BEGIN Material to process

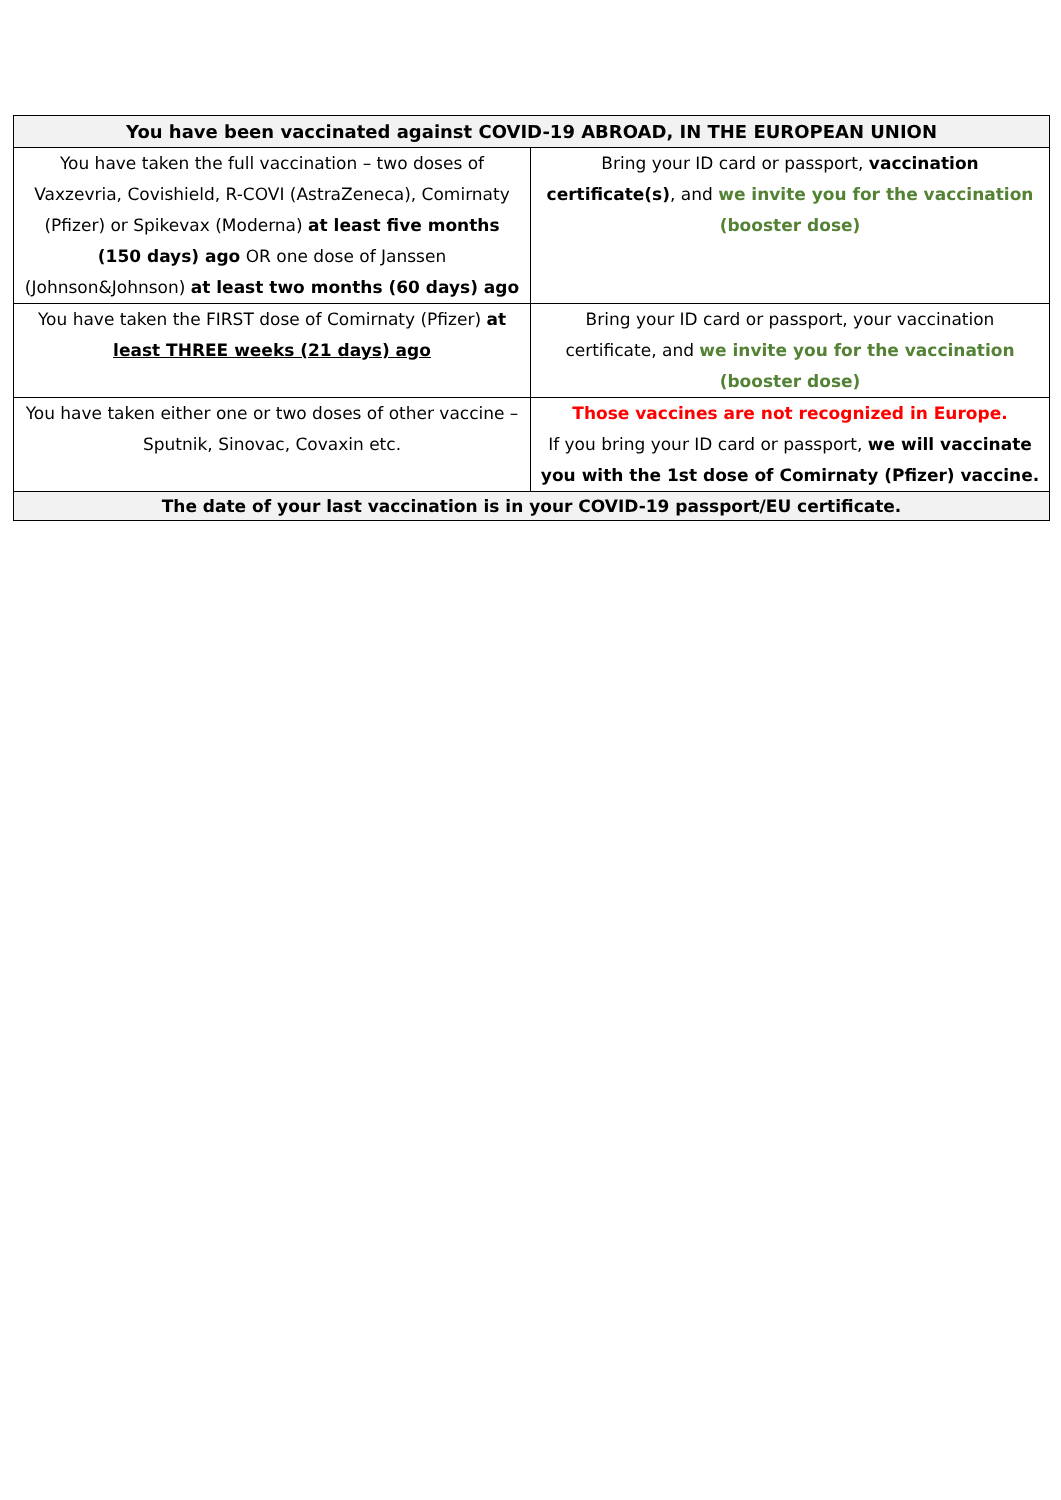| You have been vaccinated against COVID-19 ABROAD, IN THE EUROPEAN UNION | |
| --- | --- |
| You have taken the full vaccination – two doses of Vaxzevria, Covishield, R-COVI (AstraZeneca), Comirnaty (Pfizer) or Spikevax (Moderna) at least five months (150 days) ago OR one dose of Janssen (Johnson&Johnson) at least two months (60 days) ago | Bring your ID card or passport, vaccination certificate(s) , and we invite you for the vaccination (booster dose) |
| You have taken the FIRST dose of Comirnaty (Pfizer) at least THREE weeks (21 days) ago | Bring your ID card or passport, your vaccination certificate, and we invite you for the vaccination (booster dose) |
| You have taken either one or two doses of other vaccine – Sputnik, Sinovac, Covaxin etc. | Those vaccines are not recognized in Europe. If you bring your ID card or passport, we will vaccinate you with the 1st dose of Comirnaty (Pfizer) vaccine. |
| The date of your last vaccination is in your COVID-19 passport/EU certificate. | |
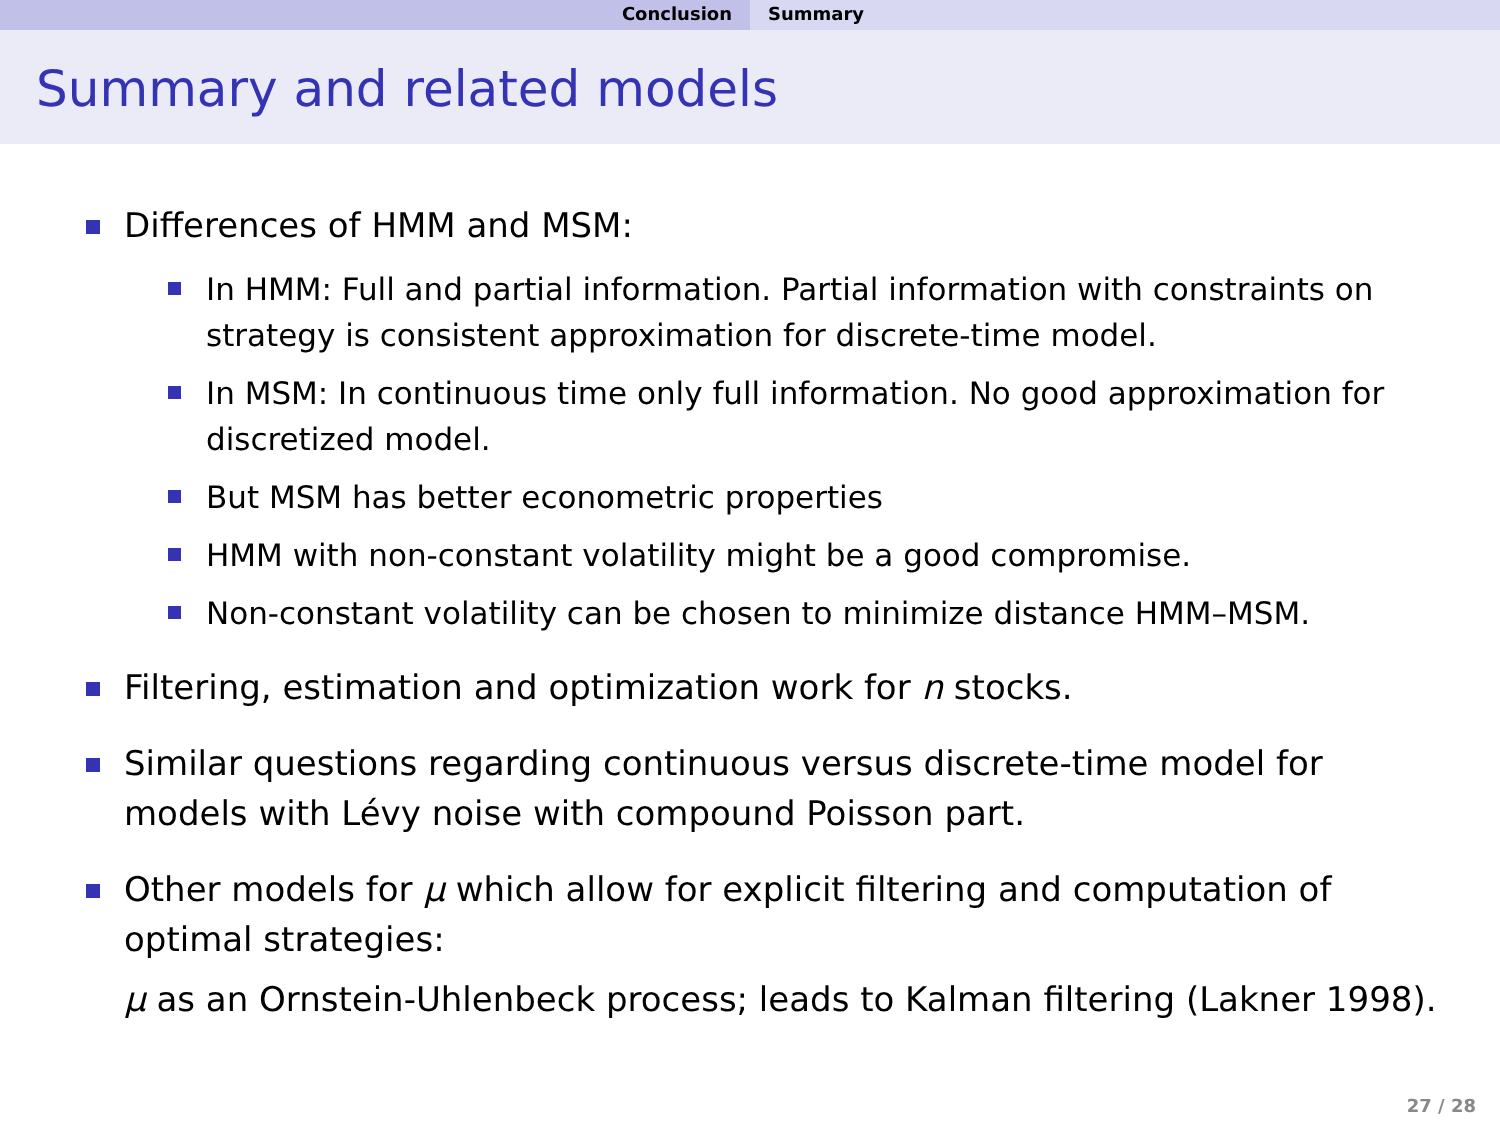Conclusion Summary
Summary and related models
Differences of HMM and MSM:
In HMM: Full and partial information. Partial information with constraints on strategy is consistent approximation for discrete-time model.
In MSM: In continuous time only full information. No good approximation for discretized model.
But MSM has better econometric properties
HMM with non-constant volatility might be a good compromise.
Non-constant volatility can be chosen to minimize distance HMM–MSM.
Filtering, estimation and optimization work for n stocks.
Similar questions regarding continuous versus discrete-time model for models with Lévy noise with compound Poisson part.
Other models for μ which allow for explicit filtering and computation of optimal strategies:
μ as an Ornstein-Uhlenbeck process; leads to Kalman filtering (Lakner 1998).
27 / 28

END Material to process

> Assignment
Instructions for the copy: start at the first entry, stop after the line containing "Differences of HMM", keep every line exact, and drop the pictures.

> Finished exercise
| You have been vaccinated against COVID-19 ABROAD, IN THE EUROPEAN UNION | |
| --- | --- |
| You have taken the full vaccination – two doses of Vaxzevria, Covishield, R-COVI (AstraZeneca), Comirnaty (Pfizer) or Spikevax (Moderna) at least five months (150 days) ago OR one dose of Janssen (Johnson&Johnson) at least two months (60 days) ago | Bring your ID card or passport, vaccination certificate(s) , and we invite you for the vaccination (booster dose) |
| You have taken the FIRST dose of Comirnaty (Pfizer) at least THREE weeks (21 days) ago | Bring your ID card or passport, your vaccination certificate, and we invite you for the vaccination (booster dose) |
| You have taken either one or two doses of other vaccine – Sputnik, Sinovac, Covaxin etc. | Those vaccines are not recognized in Europe. If you bring your ID card or passport, we will vaccinate you with the 1st dose of Comirnaty (Pfizer) vaccine. |
| The date of your last vaccination is in your COVID-19 passport/EU certificate. | |
Conclusion Summary
Summary and related models
Differences of HMM and MSM:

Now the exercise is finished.